Tan Pin Pin: alternative Singapore chronicles

A leading figure in Singaporean creative documentary filmmaking, for more than a decade Tan Pin Pin has been building a multidisciplinary, eclectic and essential body of work. Her films, most of which have never before been screened in Quebec, present a singular and necessary vision of her country’s character and history. The retrospective will be accompanied by a master class.

 

James N. Kienitz Wilkins: Réceptacles / Conteneurs

The RIDM is continuing its collaboration with the VISIONS series with a retrospective of the work of young American filmmaker James N. Kienitz Wilkins, who will attend the event. An opportunity for in-depth exploration of the unique works of a director who is always manipulating cinematic language in order to capture the essence of the modern world.

 

RIDM 20th Anniversary Special

Every evening during the festival, there will be free screenings in inspiring locations throughout Montreal, in celebration of select landmark films from past editions of the festival, providing an opportunity to discuss the long-term impact of the works and celebrate the democratization of documentary cinema. Presented by Canal D.

 

PARALLEL ACTIVITIES

The RIDM organizes numerous parallel activities to accompany its film programming. Talks, round tables, screenings+debates, concerts and interactive installations will all add interest and excitement to the festival’s 11 days.

 

Discussions

There will be two round tables. The first will discuss issues around documentaries dealing with private and/or family subjects. The second, presented by ICI Radio-Canada Première, will examine the state of podcasting in Quebec.

 

Documentary filmmakers from Inis will share the original creative process behind a documentary that used Facebook in its search for protagonists.

 

Three debates will be held after screenings of the following films: Taste of Cement (about exiles), Ouvrir la voix (about life as a black woman in Quebec) and DPJ (about the human and social complexities of decisions made by Quebec’s child protection branch).

 

Special screenings

Hosted by Patrick Masbourian, the third annual soirée de la relève ICI RDI will include eight short documentaries by emerging filmmakers. An award will be presented to one of them by a jury of Radio-Canada representatives. A great opportunity to see some excellent work by the next generation of filmmakers – free.

 

With the Désorienter la diaspora short-film program, the RIDM is joining forces with Media Queer to highlight the importance of the voices and creativity of racialized queer artists.

 

Parents and kids are invited to two family sessions intended to introduce young viewers to documentaries.

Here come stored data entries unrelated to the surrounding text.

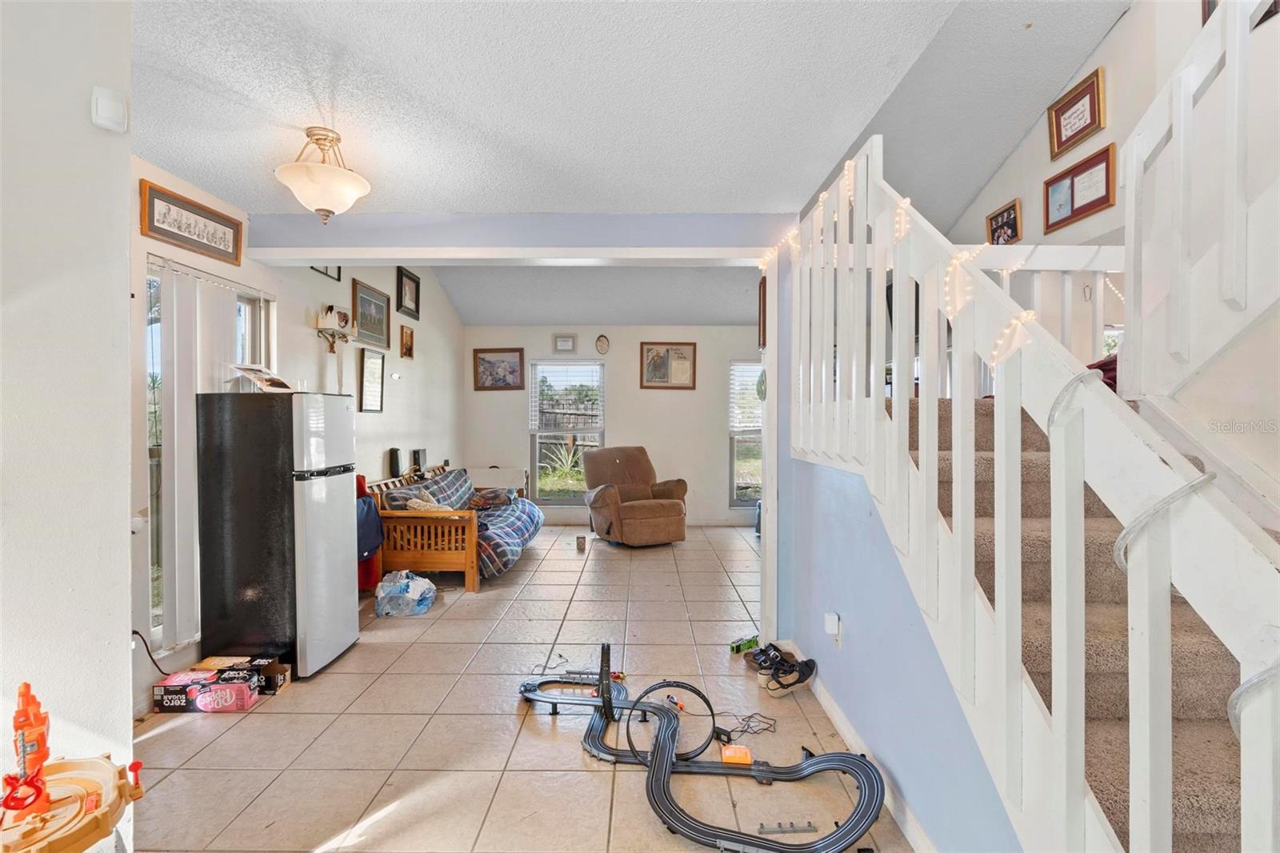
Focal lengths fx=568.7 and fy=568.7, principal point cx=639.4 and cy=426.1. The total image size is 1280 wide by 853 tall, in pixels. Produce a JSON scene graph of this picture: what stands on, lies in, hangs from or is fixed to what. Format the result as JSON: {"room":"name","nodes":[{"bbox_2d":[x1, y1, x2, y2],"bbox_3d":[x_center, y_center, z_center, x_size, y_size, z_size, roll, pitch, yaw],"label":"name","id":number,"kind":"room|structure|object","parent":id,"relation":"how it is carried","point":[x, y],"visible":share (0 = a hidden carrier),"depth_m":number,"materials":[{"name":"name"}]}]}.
{"room":"living room","nodes":[
{"label":"living room","id":0,"kind":"room"},
{"bbox_2d":[0,0,137,848],"bbox_3d":[-1.763,-0.170,0.661,0.598,3.003,2.550,0,1,0],"label":"near left wall","id":1,"kind":"structure","parent":0,"point":[123,650],"depth_m":1.54,"materials":[{"name":"white paint"}]},
{"bbox_2d":[91,85,128,132],"bbox_3d":[-1.478,-0.885,1.588,0.054,0.112,0.062,0,1,0],"label":"wall sensor","id":2,"kind":"object","parent":1,"relation":"attached to","point":[109,108],"visible":0.99,"depth_m":1.58,"materials":[{"name":"white plastic"}]},
{"bbox_2d":[130,156,467,708],"bbox_3d":[-2.382,-0.381,4.565,0.154,3.270,6.024,0,1,0],"label":"left wall","id":3,"kind":"structure","parent":0,"point":[306,270],"depth_m":4.21,"materials":[{"name":"white paint"}]},
{"bbox_2d":[132,630,170,671],"bbox_3d":[-2.213,1.033,2.573,0.095,0.266,0.209,0,1,0],"label":"power cord","id":4,"kind":"object","parent":3,"relation":"attached to","point":[136,632],"visible":0.56,"depth_m":2.57,"materials":[{"name":"black plastic"}]},
{"bbox_2d":[140,178,243,266],"bbox_3d":[-2.242,-1.005,2.868,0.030,0.228,0.607,0,1,0],"label":"framed picture","id":5,"kind":"object","parent":3,"relation":"attached to","point":[176,234],"visible":0.99,"depth_m":2.82,"materials":[{"name":"brown wood"}]},
{"bbox_2d":[140,256,274,648],"bbox_3d":[-2.392,0.145,3.142,0.112,1.875,0.935,0,1,0],"label":"sliding glass door","id":6,"kind":"structure","parent":3,"relation":"in","point":[249,299],"depth_m":2.89,"materials":[{"name":"glass"}]},
{"bbox_2d":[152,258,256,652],"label":"vertical blind","id":7,"kind":"object","parent":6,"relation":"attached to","point":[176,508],"visible":0.56,"depth_m":2.90,"materials":[{"name":"white plastic"}]},
{"bbox_2d":[310,264,341,281],"bbox_3d":[-2.359,-1.269,4.262,0.029,0.317,0.368,0,1,0],"label":"picture frame","id":8,"kind":"object","parent":3,"relation":"attached to","point":[339,272],"visible":0.3,"depth_m":4.33,"materials":[{"name":"black"}]},
{"bbox_2d":[315,304,354,351],"bbox_3d":[-2.278,-0.667,4.264,0.154,0.451,0.363,0,1,0],"label":"wall shelf","id":9,"kind":"object","parent":3,"relation":"attached to","point":[331,334],"visible":0.99,"depth_m":4.21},
{"bbox_2d":[352,278,391,349],"bbox_3d":[-2.326,-0.954,4.949,0.030,0.485,0.651,0,1,0],"label":"framed picture","id":10,"kind":"object","parent":3,"relation":"attached to","point":[386,337],"visible":0.98,"depth_m":4.92},
{"bbox_2d":[358,347,385,413],"bbox_3d":[-2.313,-0.386,4.922,0.034,0.526,0.390,0,1,0],"label":"framed picture","id":11,"kind":"object","parent":3,"relation":"attached to","point":[366,374],"visible":0.99,"depth_m":4.91},
{"bbox_2d":[388,447,403,475],"bbox_3d":[-2.196,0.318,5.129,0.087,0.246,0.142,0,1,0],"label":"speaker","id":12,"kind":"object","parent":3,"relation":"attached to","point":[397,463],"visible":0.94,"depth_m":5.08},
{"bbox_2d":[398,324,415,358],"bbox_3d":[-2.305,-0.823,5.639,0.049,0.297,0.265,0,1,0],"label":"picture frame","id":13,"kind":"object","parent":3,"relation":"attached to","point":[406,334],"visible":0.98,"depth_m":5.63,"materials":[{"name":"brown wood"}]},
{"bbox_2d":[396,266,420,318],"bbox_3d":[-2.289,-1.311,5.634,0.034,0.440,0.475,0,1,0],"label":"framed picture","id":14,"kind":"object","parent":3,"relation":"attached to","point":[409,277],"visible":0.98,"depth_m":5.62,"materials":[{"name":"black wood"}]},
{"bbox_2d":[410,448,427,470],"bbox_3d":[-2.219,0.345,5.729,0.093,0.228,0.212,0,1,0],"label":"speaker","id":15,"kind":"object","parent":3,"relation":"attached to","point":[417,458],"visible":0.88,"depth_m":5.67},
{"bbox_2d":[127,524,911,852],"bbox_3d":[0.083,1.330,3.049,4.859,0.101,8.608,0,1,0],"label":"tile floor","id":16,"kind":"structure","parent":0,"point":[171,739],"depth_m":2.40,"materials":[{"name":"beige tile"}]},
{"bbox_2d":[0,752,145,852],"bbox_3d":[-1.291,0.900,1.223,0.392,0.200,0.382,0,1,0],"label":"toy","id":17,"kind":"object","parent":16,"relation":"on","point":[109,764],"visible":0.91,"depth_m":1.23,"materials":[{"name":"orange plastic"}]},
{"bbox_2d":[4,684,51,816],"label":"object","id":18,"kind":"object","parent":17,"relation":"on","point":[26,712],"visible":0.97,"depth_m":1.20,"materials":[{"name":"orange plastic"}]},
{"bbox_2d":[152,666,260,713],"bbox_3d":[-2.000,1.228,2.652,0.353,0.111,0.202,0,1,0],"label":"box","id":19,"kind":"object","parent":16,"relation":"on","point":[171,699],"visible":0.98,"depth_m":2.58,"materials":[{"name":"pink cardboard"}]},
{"bbox_2d":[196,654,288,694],"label":"box","id":20,"kind":"object","parent":16,"relation":"on","point":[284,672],"visible":0.62,"depth_m":2.79,"materials":[{"name":"cardboard"}]},
{"bbox_2d":[193,388,359,678],"bbox_3d":[-1.970,0.537,3.133,0.596,1.464,0.538,0,1,0],"label":"refrigerator","id":21,"kind":"object","parent":16,"relation":"on","point":[346,582],"visible":0.98,"depth_m":2.89,"materials":[{"name":"black metal"}]},
{"bbox_2d":[229,364,293,391],"bbox_3d":[-2.093,-0.260,3.164,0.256,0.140,0.258,0,1,0],"label":"paper","id":22,"kind":"object","parent":21,"relation":"on","point":[271,382],"visible":0.97,"depth_m":3.13,"materials":[{"name":"white paper"}]},
{"bbox_2d":[354,473,383,590],"bbox_3d":[-2.075,0.785,4.152,0.314,0.855,0.328,0,1,0],"label":"red bag","id":23,"kind":"object","parent":16,"relation":"on","point":[369,503],"visible":0.31,"depth_m":4.15,"materials":[{"name":"red fabric"}]},
{"bbox_2d":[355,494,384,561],"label":"blue jacket","id":24,"kind":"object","parent":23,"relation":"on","point":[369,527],"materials":[{"name":"blue fabric"}]},
{"bbox_2d":[375,569,436,617],"bbox_3d":[-1.619,1.152,3.954,0.404,0.247,0.301,0,1,0],"label":"plastic bag","id":25,"kind":"object","parent":16,"relation":"on","point":[419,593],"visible":0.99,"depth_m":3.86,"materials":[{"name":"clear plastic"}]},
{"bbox_2d":[366,462,538,591],"bbox_3d":[-1.611,0.842,5.349,1.049,0.829,2.016,0,1,0],"label":"futon sofa","id":26,"kind":"object","parent":16,"relation":"on","point":[470,533],"visible":0.73,"depth_m":4.43,"materials":[{"name":"brown wood"}]},
{"bbox_2d":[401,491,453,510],"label":"blanket","id":27,"kind":"object","parent":26,"relation":"on","point":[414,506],"visible":0.63,"depth_m":4.67,"materials":[{"name":"beige fabric"}]},
{"bbox_2d":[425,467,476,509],"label":"pillow","id":28,"kind":"object","parent":26,"relation":"on","point":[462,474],"visible":0.52,"depth_m":5.37,"materials":[{"name":"blue fabric"}]},
{"bbox_2d":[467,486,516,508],"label":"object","id":29,"kind":"object","parent":26,"relation":"on","point":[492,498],"visible":0.75,"depth_m":5.78,"materials":[{"name":"fabric"}]},
{"bbox_2d":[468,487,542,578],"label":"futon mattress","id":30,"kind":"object","parent":26,"relation":"on","point":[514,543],"visible":0.47,"depth_m":5.11,"materials":[{"name":"fabric"}]},
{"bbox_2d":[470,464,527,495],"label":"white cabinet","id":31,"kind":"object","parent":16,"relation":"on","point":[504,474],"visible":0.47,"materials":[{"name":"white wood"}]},
{"bbox_2d":[575,534,587,551],"bbox_3d":[-0.599,1.203,5.812,0.103,0.139,0.105,0,1,0],"label":"cup","id":32,"kind":"object","parent":16,"relation":"on","point":[579,543],"visible":0.99,"depth_m":5.78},
{"bbox_2d":[580,444,689,545],"bbox_3d":[-0.071,0.736,6.299,1.009,0.990,1.077,0,1,-26],"label":"recliner","id":33,"kind":"object","parent":16,"relation":"on","point":[637,510],"visible":1,"depth_m":6.14,"materials":[{"name":"brown fabric"}]},
{"bbox_2d":[515,639,887,852],"bbox_3d":[0.135,1.114,2.169,1.157,0.319,1.085,0,1,0],"label":"track","id":34,"kind":"object","parent":16,"relation":"on","point":[667,764],"visible":0.96,"depth_m":2.03,"materials":[{"name":"black plastic"}]},
{"bbox_2d":[720,743,752,764],"bbox_3d":[0.369,1.255,2.179,0.115,0.041,0.087,0,1,0],"label":"orange box","id":35,"kind":"object","parent":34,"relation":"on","point":[727,752],"visible":0.89,"depth_m":2.15,"materials":[{"name":"orange plastic"}]},
{"bbox_2d":[728,634,759,653],"bbox_3d":[0.601,1.250,3.259,0.193,0.062,0.068,0,1,-28],"label":"toy car","id":36,"kind":"object","parent":16,"relation":"on","point":[750,645],"visible":0.93,"depth_m":3.23,"materials":[{"name":"green"}]},
{"bbox_2d":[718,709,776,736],"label":"cable","id":37,"kind":"object","parent":16,"relation":"on","point":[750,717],"visible":0.81,"depth_m":2.44,"materials":[{"name":"black plastic"}]},
{"bbox_2d":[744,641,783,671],"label":"shoe","id":38,"kind":"object","parent":16,"relation":"on","point":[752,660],"visible":0.55,"depth_m":3.04,"materials":[{"name":"black leather"}]},
{"bbox_2d":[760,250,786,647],"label":"post","id":39,"kind":"object","parent":16,"relation":"on","point":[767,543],"visible":0.66,"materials":[{"name":"white paint"}]},
{"bbox_2d":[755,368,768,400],"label":"wall decoration","id":40,"kind":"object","parent":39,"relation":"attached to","point":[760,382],"visible":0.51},
{"bbox_2d":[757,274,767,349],"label":"picture frame","id":41,"kind":"object","parent":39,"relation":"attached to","point":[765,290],"visible":0.49,"depth_m":3.72,"materials":[{"name":"brown wood"}]},
{"bbox_2d":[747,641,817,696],"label":"pair of shoes","id":42,"kind":"object","parent":16,"relation":"on","point":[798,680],"visible":0.97,"depth_m":2.80,"materials":[{"name":"black leather"}]},
{"bbox_2d":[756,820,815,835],"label":"toy track piece","id":43,"kind":"object","parent":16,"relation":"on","point":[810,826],"visible":0.93,"depth_m":1.82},
{"bbox_2d":[897,385,1267,850],"bbox_3d":[1.396,0.415,1.800,1.240,1.764,2.662,0,1,0],"label":"staircase","id":44,"kind":"structure","parent":16,"relation":"on","point":[1223,797],"depth_m":1.54,"materials":[{"name":"carpet"}]},
{"bbox_2d":[788,104,1279,852],"bbox_3d":[0.855,-0.178,1.671,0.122,2.776,3.074,0,1,0],"label":"stair railing","id":45,"kind":"object","parent":44,"relation":"attached to","point":[998,376],"visible":0.94,"depth_m":1.21,"materials":[{"name":"white wood"}]},
{"bbox_2d":[752,151,1037,374],"bbox_3d":[0.859,-0.651,2.197,0.390,1.258,1.811,0,1,0],"label":"string lights","id":46,"kind":"object","parent":45,"relation":"hanging from","point":[905,205],"visible":0.54,"depth_m":1.83,"materials":[{"name":"white plastic"}]},
{"bbox_2d":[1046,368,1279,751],"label":"rope light","id":47,"kind":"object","parent":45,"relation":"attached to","point":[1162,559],"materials":[{"name":"clear plastic"}]},
{"bbox_2d":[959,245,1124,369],"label":"landing railing","id":48,"kind":"object","parent":44,"relation":"on","point":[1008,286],"visible":0.31,"depth_m":2.73,"materials":[{"name":"white wood"}]},
{"bbox_2d":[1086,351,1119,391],"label":"red cloth","id":49,"kind":"object","parent":44,"relation":"on","point":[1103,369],"visible":0.12,"depth_m":2.49,"materials":[{"name":"red fabric"}]},
{"bbox_2d":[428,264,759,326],"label":"living room ceiling","id":50,"kind":"structure","parent":0,"point":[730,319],"depth_m":6.31,"materials":[{"name":"paint"}]},
{"bbox_2d":[462,324,769,523],"bbox_3d":[0.024,-0.091,7.249,4.578,2.660,0.152,0,1,0],"label":"back wall","id":51,"kind":"structure","parent":0,"point":[698,391],"depth_m":7.18,"materials":[{"name":"paint"}]},
{"bbox_2d":[472,347,525,390],"bbox_3d":[-1.774,-0.719,7.189,0.642,0.513,0.028,0,1,0],"label":"framed picture","id":52,"kind":"object","parent":51,"relation":"attached to","point":[512,371],"visible":0.99,"depth_m":7.18},
{"bbox_2d":[552,333,575,352],"bbox_3d":[-0.930,-1.024,7.074,0.266,0.221,0.031,0,1,0],"label":"small picture","id":53,"kind":"object","parent":51,"relation":"attached to","point":[567,344],"visible":0.99,"depth_m":7.06,"materials":[{"name":"white"}]},
{"bbox_2d":[527,358,604,503],"bbox_3d":[-0.912,0.105,7.202,0.948,1.896,0.128,0,1,0],"label":"window","id":54,"kind":"structure","parent":51,"relation":"in","point":[565,501],"depth_m":7.22,"materials":[{"name":"glass"}]},
{"bbox_2d":[529,360,603,430],"bbox_3d":[-0.902,-0.382,7.229,0.844,0.838,0.056,0,1,0],"label":"window blind","id":55,"kind":"object","parent":54,"relation":"attached to","point":[597,384],"visible":0.97,"depth_m":7.21,"materials":[{"name":"white plastic"}]},
{"bbox_2d":[594,333,610,354],"bbox_3d":[-0.465,-1.019,7.103,0.180,0.231,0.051,0,1,0],"label":"oval plaque","id":56,"kind":"object","parent":51,"relation":"attached to","point":[605,344],"visible":0.98,"depth_m":7.09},
{"bbox_2d":[640,341,696,388],"bbox_3d":[0.361,-0.759,7.126,0.683,0.577,0.028,0,1,0],"label":"framed picture","id":57,"kind":"object","parent":51,"relation":"attached to","point":[652,371],"visible":0.99,"depth_m":7.12,"materials":[{"name":"brown wood"}]},
{"bbox_2d":[727,358,763,507],"bbox_3d":[1.617,0.117,7.170,1.036,1.928,0.130,0,1,0],"label":"window","id":58,"kind":"structure","parent":51,"relation":"in","point":[738,503],"depth_m":7.19,"materials":[{"name":"glass"}]},
{"bbox_2d":[728,360,763,432],"bbox_3d":[1.522,-0.371,7.052,0.836,0.859,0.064,0,1,0],"label":"window blind","id":59,"kind":"object","parent":58,"relation":"attached to","point":[750,423],"visible":0.5,"depth_m":7.03,"materials":[{"name":"white plastic"}]},
{"bbox_2d":[131,0,1136,317],"bbox_3d":[-0.482,-1.256,1.557,3.981,0.128,4.234,0,1,0],"label":"ceiling","id":60,"kind":"structure","parent":0,"point":[174,160],"depth_m":2.07,"materials":[{"name":"white paint"}]},
{"bbox_2d":[274,127,371,222],"bbox_3d":[-1.342,-1.050,2.426,0.377,0.372,0.377,0,1,0],"label":"ceiling light","id":61,"kind":"object","parent":60,"relation":"attached to","point":[326,172],"visible":1,"depth_m":2.37,"materials":[{"name":"white glass"}]},
{"bbox_2d":[238,211,803,261],"bbox_3d":[-0.619,-1.109,3.372,3.241,0.228,0.223,0,1,0],"label":"ceiling beam","id":62,"kind":"structure","parent":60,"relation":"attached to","point":[326,245],"depth_m":3.29,"materials":[{"name":"paint"}]},
{"bbox_2d":[774,432,1019,852],"bbox_3d":[0.915,0.716,2.067,0.126,1.204,2.387,0,1,0],"label":"stair side wall","id":63,"kind":"structure","parent":0,"point":[847,682],"depth_m":2.02,"materials":[{"name":"blue paint"}]},
{"bbox_2d":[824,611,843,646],"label":"wall outlet","id":64,"kind":"object","parent":63,"relation":"attached to","point":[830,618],"visible":0.98,"depth_m":2.45,"materials":[{"name":"white plastic"}]},
{"bbox_2d":[788,648,935,850],"bbox_3d":[0.831,1.242,2.084,0.017,0.082,2.473,0,1,0],"label":"baseboard","id":65,"kind":"structure","parent":63,"relation":"attached to","point":[835,717],"depth_m":2.12,"materials":[{"name":"white paint"}]},
{"bbox_2d":[939,0,1279,502],"bbox_3d":[2.118,-0.891,2.275,0.150,4.376,4.507,0,1,0],"label":"right wall","id":66,"kind":"structure","parent":0,"point":[1103,46],"depth_m":2.42,"materials":[{"name":"white paint"}]},
{"bbox_2d":[985,198,1022,244],"bbox_3d":[2.409,-1.313,3.767,0.035,0.267,0.307,0,1,0],"label":"framed picture","id":67,"kind":"object","parent":66,"relation":"attached to","point":[1013,230],"visible":0.97,"depth_m":3.75},
{"bbox_2d":[1047,66,1106,159],"bbox_3d":[2.400,-1.706,3.127,0.031,0.298,0.385,0,1,0],"label":"framed picture","id":68,"kind":"object","parent":66,"relation":"attached to","point":[1068,102],"visible":0.99,"depth_m":3.11,"materials":[{"name":"brown wood"}]},
{"bbox_2d":[1044,140,1117,231],"bbox_3d":[2.408,-1.294,3.127,0.034,0.316,0.461,0,1,0],"label":"picture frame","id":69,"kind":"object","parent":66,"relation":"attached to","point":[1088,210],"visible":0.99,"depth_m":3.10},
{"bbox_2d":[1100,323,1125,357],"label":"window","id":70,"kind":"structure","parent":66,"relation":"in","point":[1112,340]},
{"bbox_2d":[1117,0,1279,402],"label":"upper stair railing","id":71,"kind":"object","parent":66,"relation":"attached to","point":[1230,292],"visible":0.98,"depth_m":1.75,"materials":[{"name":"white wood"}]},
{"bbox_2d":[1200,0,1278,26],"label":"picture frame","id":72,"kind":"object","parent":66,"relation":"attached to","point":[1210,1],"visible":0.16,"depth_m":2.27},
{"label":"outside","id":73,"kind":"structure","parent":0,"visible":0},
{"label":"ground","id":74,"kind":"structure","parent":73,"visible":0},
{"bbox_2d":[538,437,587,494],"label":"plant","id":75,"kind":"object","parent":74,"relation":"on","point":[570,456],"visible":0.61,"depth_m":8.07,"materials":[{"name":"green plant"}]}
]}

Each session will be followed by a craft workshop.

 

For the third year in a row, a public listening session will be held, offering a group listening experience without images, where sounds take shape and spark the imagination. The audio piece Radio Syria : Briser le silence by Maëlle Grand Bossi and Cyril Mossé will be played, preceded by the short piece Du gaz dans le sang by Éloïse Demers Pinard and Nicolas Lachapelle, first prize in the Le réel à l’écoute competition.

 

In tribute to the late Michka Saäl, there will be a special evening including a free screening of her film China Me, presented in collaboration with the Cinémathèque québécoise.

 

Installations and exhibitions

Presented by the Canada Media Fund, the UXdoc space, in the Judith Jasmin Annexe building, will present works from the section of the same name along with productions from the webdocumentary section of the RIDM’s youth program. An opportunity for everyone to explore OMG MTL !, the webdocumentary project produced by the RIDM and made by students at Eurêka high school in Park Extension.

 

At the RIDM’s headquarters (at the Cinémathèque québécoise), photographer Ulysse del Drago presents Regardeurs, a series of 20 portraits of documentary filmmakers taken in public.

 

Throughout the festival, listening stations will be available for children to listen to the podcast La puce à l’oreille.

 

Alongside the screening of Destierros (Hubert Caron-Guay), the RIDM is working with Galerie Dazibao, which will present a triple exhibition, Hillside Projects + Hubert Caron-Guay + Lisl Ponger, from October 19 to December 16.

 

Open Immersion

In 2016, the Ford Foundation, the National Film Board of Canada and the Canadian Film Centre brought together Canadian indigenous artists and racialized artists from the U.S. South for a laboratory called Open Immersion, where the artists experimented and created prototypes exploring the responsibility and potential of virtual reality. The lab’s results examine the ways in which power, aesthetics, perspectives and representation operate in the VR medium. Their findings highlight the ways in which a critical approach to the medium can lead to artistic innovations and build a more inclusive grammar. At several points during the RIDM, participants will use their prototypes as a basis for discussing their artistic practices and the potential and challenges of the medium. Participants in the Open Immersion lab include Scott Benesiinaabandan, Danis Goulet, Nyla Innuksuk, Lisa Jackson, Elle-Maija Tailfeathers, Kai Barrow, Michaela Pilar Brown, Kimi Maeda, Tiona McClodden, Jacqueline Olive and RaMell Ross.

 

Music program

For the last few years, the Beat Dox Sessions have enlivened the RIDM headquarters with great concerts and inspired DJ sets. This year’s program, put together by Ouss Laghzaoui in partnership with well known local music promoters and festivals like Arbutus, Blue Skies Turn Black, Pop Montréal, M pour Montréal and CISM, will showcase local talent. Everyone is welcome to come dance and party to the sounds of Moon King, Technical Kidman, JLK, Lonely Boa, Walrus, Doldrums and more.

 

Thanks to the RIDM’s loyal partners

 

The RIDM gratefully acknowledges the support of its institutional, primary and associate partners, who have helped make this year’s 20th edition a memorable one. Thanks to the Ministère de la Culture et des Communications, SODEC, the Secrétariat de la région métropolitaine, Telefilm Canada, the Ville de Montréal, the Canada Council for the Arts, the Conseil des arts de Montréal, Bell Media, the CSN, Canal D, the Canada Media Fund, FACTOR, Radio-Canada, Télé-Québec, Planète+, TV5, Tourisme Montréal, Cineplex, Cinéma du Parc, Concordia University, the Université du Québec à Montréal and the Cinémathèque québécoise.

 

Quebec’s only film festival dedicated to documentaries, the Montreal International Documentary Festival presents the best reality‐based films, including the works of established directors and new talents.

 

The 20th annual RIDM will take place from November 9 to 19, 2017

at the Cinémathèque québécoise, Cinéma du Parc, Cineplex Quartier Latin, the Pavillon Judith Jasmin Annexe and Concordia University.